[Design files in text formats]
──────────

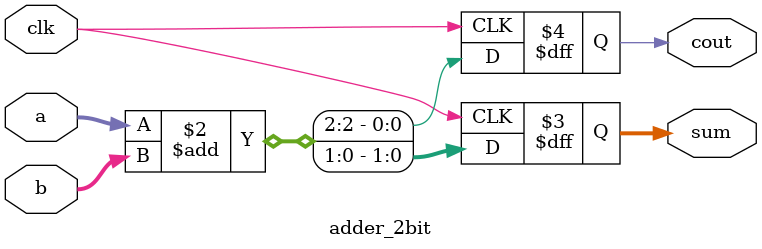
<source format=v>
module adder_2bit (clk, a, b, sum, cout);
    input clk;
    input [1:0] a, b;
    output reg [1:0] sum;
    output reg cout;

    always @(posedge clk) begin
        {cout, sum} = a + b; // Directly compute sum and cout
    end
endmodule

</source>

──────────

What you should do
Exactly the lines from the one containing "output reg cout;" through the final line of the records above are needed, copied word for word.

Problem solution
    output reg cout;

    always @(posedge clk) begin
        {cout, sum} = a + b; // Directly compute sum and cout
    end
endmodule

</source>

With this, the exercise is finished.